誰もに見透かされていた。ただ、背負っていた責任から、逃げていたことを。

「あの子と結婚したいなら、キーブルグ侯爵家を継げって?」

「いいや、ああいう良い血筋の見目の良い貴族令嬢を娶りたいのなら、お前は彼女に選んでもらわなければいけないということだ」

「……え?」

 思ってもいなかった事を聞き俺は驚いた。

 ブランシュは今の時点でも、可愛くて気立ての良い貴族令嬢だ。

 彼女が社交デビューをすませて求婚者を募ることになれば、男たちが我もと群がるだろうことは簡単に想像出来る。

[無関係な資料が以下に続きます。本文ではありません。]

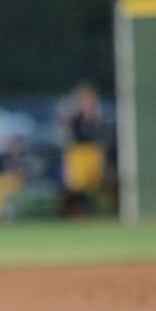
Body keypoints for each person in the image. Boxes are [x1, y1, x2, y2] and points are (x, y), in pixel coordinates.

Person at [60, 83, 107, 217]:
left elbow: (101, 141)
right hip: (79, 154)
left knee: (95, 185)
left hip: (93, 154)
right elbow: (68, 140)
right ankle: (77, 212)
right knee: (76, 185)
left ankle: (93, 212)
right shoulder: (74, 119)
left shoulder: (99, 120)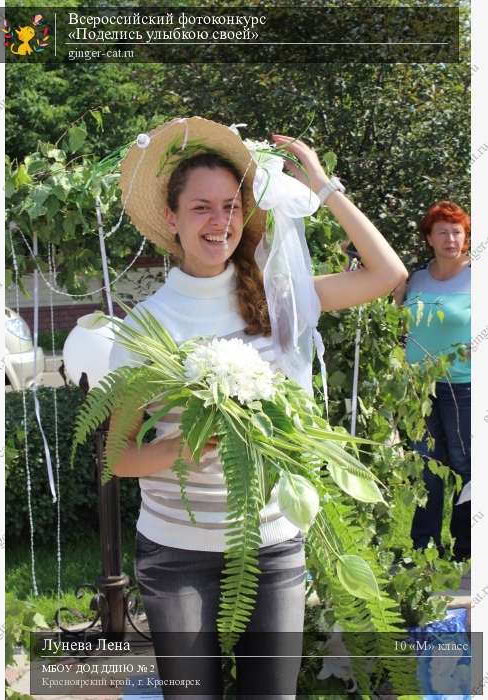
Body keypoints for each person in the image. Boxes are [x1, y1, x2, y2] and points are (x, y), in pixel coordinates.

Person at [107, 116, 407, 698]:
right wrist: (182, 447)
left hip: (271, 546)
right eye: (200, 208)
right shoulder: (146, 327)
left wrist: (322, 186)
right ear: (171, 219)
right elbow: (117, 457)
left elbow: (387, 274)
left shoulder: (279, 297)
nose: (219, 222)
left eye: (229, 206)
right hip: (177, 555)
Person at [394, 201, 471, 561]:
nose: (451, 238)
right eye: (442, 231)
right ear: (429, 237)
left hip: (464, 387)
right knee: (426, 467)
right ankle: (423, 545)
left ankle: (465, 546)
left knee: (464, 466)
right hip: (418, 388)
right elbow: (399, 320)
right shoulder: (417, 278)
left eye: (457, 231)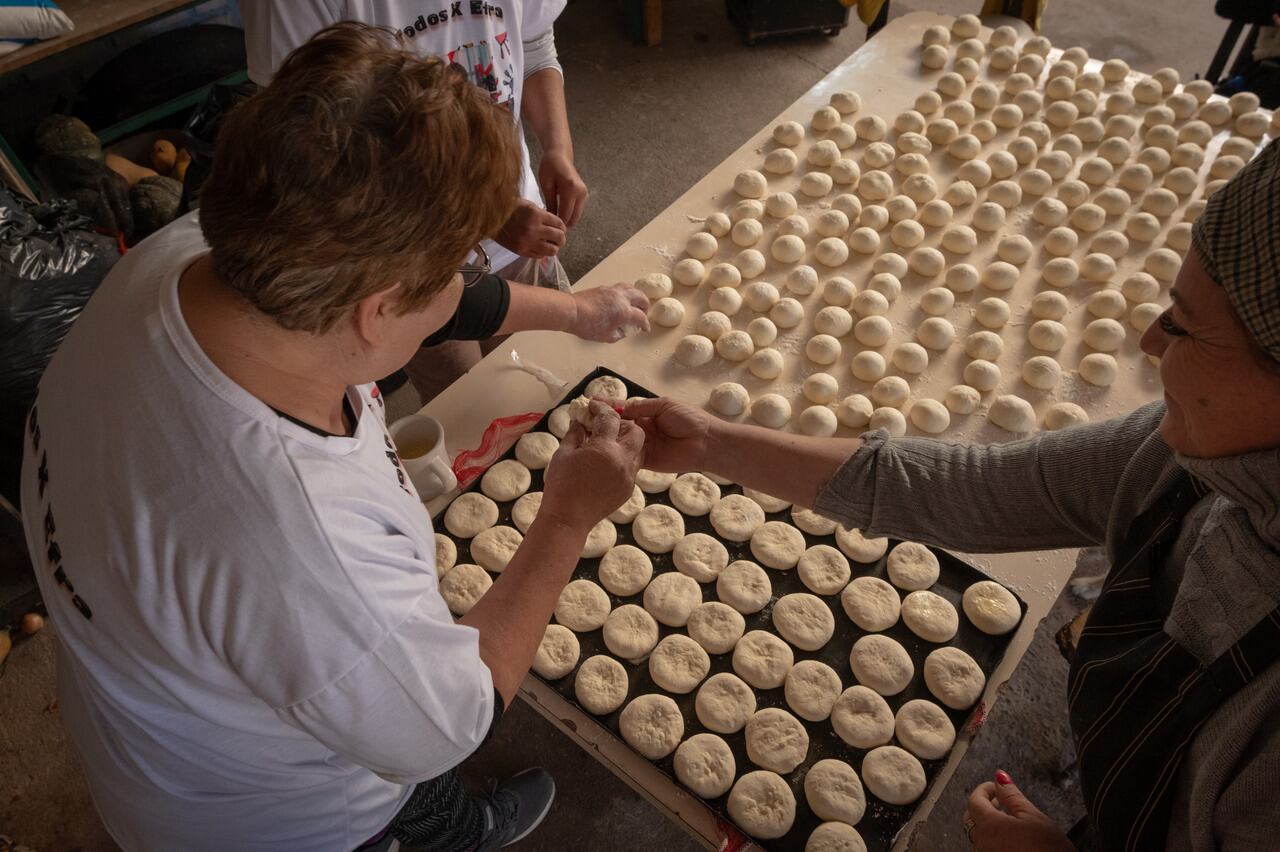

「おいおい。雨のように降ってくる縁談の中で、今のお前のような、何も出来ずに何も持たない男が選んでもらえるとでも思って居るのか。その名前を見ただけで、姿絵を捨てられてしまうだろう」

「……脅しているのか?」

 ……そんな良くわからない理由で、俺が勉強を真面目にしようと、決心するとでも?

 単純に動くと馬鹿にされたと思い俺が睨み付けても、祖父は楽しそうに笑うだけだった。